**Фрагмент страницы**:
━━━━━━
Черные дыры — одно из явлений, предсказанных общей теорией относительности. Их характерная особенность заключается в их черноте (для физиков это означает, что никакой свет или иное излучение не могут из них вырваться). В 1974 году Стивен Хокинг сказал: р-р-р-р, неправильный ответ! С учетом законов квантовой механики приходится заключить, что черные дыры — не вполне черные. А все оттого, что, по принципу неопределенности, пустое пространство не вполне пусто: оно заполнено парами частица — античастица, которые существуют лишь краткий миг, после чего самоуничтожаются в ничто. Согласно очень хитроумным вычислениям Хокинга, когда это происходит совсем рядом с черной дырой, та может всосать одного члена пары, а второго выкинуть в космос — и вот их-то можно наблюдать как излучение. Значит, черные дыры светятся. Это к тому же означает, что в них ненулевая температура, в точности так же, как свет от углей указывает на некоторое количество тепла. К сожалению, температура типичной черной дыры — меньше одной миллионной градуса, а это слишком мало, чтобы засекли астрономы. Но физиков понимание того, что у черных дыр есть хоть какая-то температура, привело к изумительному выводу. Если у черных дыр есть температура, в них есть кое-что под названием энтропия — более того, этой самой энтропии в них будет уйма: если записать ее численно, она займет больше одной строки в этой книге.
━━━━━━
**Сведения**:
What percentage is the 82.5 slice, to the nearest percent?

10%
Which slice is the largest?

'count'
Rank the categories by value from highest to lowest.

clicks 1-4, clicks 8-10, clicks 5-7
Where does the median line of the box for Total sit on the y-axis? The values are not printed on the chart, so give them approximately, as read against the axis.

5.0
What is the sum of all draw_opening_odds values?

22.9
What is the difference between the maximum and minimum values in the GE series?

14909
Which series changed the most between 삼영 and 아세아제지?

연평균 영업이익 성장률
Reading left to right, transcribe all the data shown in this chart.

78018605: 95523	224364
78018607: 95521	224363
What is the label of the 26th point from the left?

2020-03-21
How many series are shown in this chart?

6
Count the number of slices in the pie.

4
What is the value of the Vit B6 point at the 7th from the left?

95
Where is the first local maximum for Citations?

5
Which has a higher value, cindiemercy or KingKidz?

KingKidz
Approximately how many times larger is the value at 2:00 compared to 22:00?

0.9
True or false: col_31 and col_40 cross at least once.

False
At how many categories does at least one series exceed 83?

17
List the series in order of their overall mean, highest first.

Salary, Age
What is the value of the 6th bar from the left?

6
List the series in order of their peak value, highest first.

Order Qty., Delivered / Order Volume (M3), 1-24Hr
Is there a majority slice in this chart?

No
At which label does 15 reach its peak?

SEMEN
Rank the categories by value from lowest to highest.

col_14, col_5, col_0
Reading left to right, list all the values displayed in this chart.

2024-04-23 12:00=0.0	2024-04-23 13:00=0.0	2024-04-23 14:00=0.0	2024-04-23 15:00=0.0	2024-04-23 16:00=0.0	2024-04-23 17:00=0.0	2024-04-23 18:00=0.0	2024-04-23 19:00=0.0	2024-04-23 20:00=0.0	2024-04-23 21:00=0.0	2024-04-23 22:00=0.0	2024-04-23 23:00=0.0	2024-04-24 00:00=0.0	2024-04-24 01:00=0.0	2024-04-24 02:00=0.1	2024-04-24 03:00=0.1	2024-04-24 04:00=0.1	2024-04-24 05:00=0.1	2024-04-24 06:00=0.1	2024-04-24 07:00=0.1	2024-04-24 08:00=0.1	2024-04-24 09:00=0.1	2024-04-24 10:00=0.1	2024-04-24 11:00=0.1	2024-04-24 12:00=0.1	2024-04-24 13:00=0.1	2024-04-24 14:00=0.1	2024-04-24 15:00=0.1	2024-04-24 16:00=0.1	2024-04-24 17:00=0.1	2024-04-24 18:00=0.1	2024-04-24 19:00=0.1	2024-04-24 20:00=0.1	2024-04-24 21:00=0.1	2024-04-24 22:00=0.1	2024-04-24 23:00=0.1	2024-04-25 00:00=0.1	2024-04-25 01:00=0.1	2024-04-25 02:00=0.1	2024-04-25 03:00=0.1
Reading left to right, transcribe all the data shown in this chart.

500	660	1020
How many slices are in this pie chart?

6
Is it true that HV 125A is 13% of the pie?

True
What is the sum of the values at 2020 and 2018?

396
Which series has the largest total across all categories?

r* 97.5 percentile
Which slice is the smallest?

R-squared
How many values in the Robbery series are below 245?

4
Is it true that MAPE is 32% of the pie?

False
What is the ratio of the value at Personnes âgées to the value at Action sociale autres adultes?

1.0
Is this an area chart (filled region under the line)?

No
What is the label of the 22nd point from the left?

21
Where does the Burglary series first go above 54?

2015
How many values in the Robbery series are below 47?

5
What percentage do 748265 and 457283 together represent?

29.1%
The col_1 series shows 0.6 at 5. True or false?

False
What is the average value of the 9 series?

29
━━━━━━
**Ваша задача**: Продолжите текст о температуре чёрных дыр, начав сразу после его последнего предложения. Пункты для этой работы не понадобятся.

**Ответ к заданию**:
Энтропия — мера беспорядка системы. Если знать внутреннюю структуру системы, можно вычислить ее энтропию, подсчитав число возможных состояний, в которых она может находиться; чем их больше, тем выше энтропия. Например, если у Алексея в комнате беспорядок, у нее есть множество возможных состояний, в которых она может пребывать: тут — хомячки, там — гора грязной одежды, еще где-нибудь — старые комиксы, а также все эти объекты могут быть перемешаны, и тогда «состояние» у системы будет иное. Чем больше у него в комнате всякого барахла, тем больше возможных состояний (в отличие от распространенного убеждения, состояние высокой энтропии не имеет ничего общего с аккуратным или каким ни попадя размещением объектов внутри системы, а лишь с возможным числом этих размещений). Но если бы в его комнате было пусто, она могла бы находиться лишь в одном состоянии, поскольку ничто в ней нельзя поменять местами, и энтропия при этом равнялась бы нулю. До окинга черные дыры воспринимались как лишенные внутренней структуры, т. е. чем-то вроде пустой комнаты. Но теперь они скорее похожи на комнату Алексея. Если бы Хокинг спросил, я бы подтвердил: я всегда говорил, что комната Алексея — это черная дыра.
Физики лет двадцать ломали голову над результатами Хокинга. Сочетать отдельные теории относительности и квантовые теории — дело хитрое. Где же они, эти самые состояния внутри черной дыры, на которые указывает энтропия? Никто не понимал. И вот в 1996 году Эндрю Строминджер и Кумрун Вафа опубликовали шикарный расчет: применив соображения М-теории, они продемонстрировали, что можно создать (теоретически) черные дыры некоторых разновидностей из бран; для этих черных дыр разные состояния — это состояния бран, и их можно посчитать. Энтропия, вычисленная ими этим методом, согласовалась с предсказательными расчетами Хокинга, которые он получил совсем иным способом.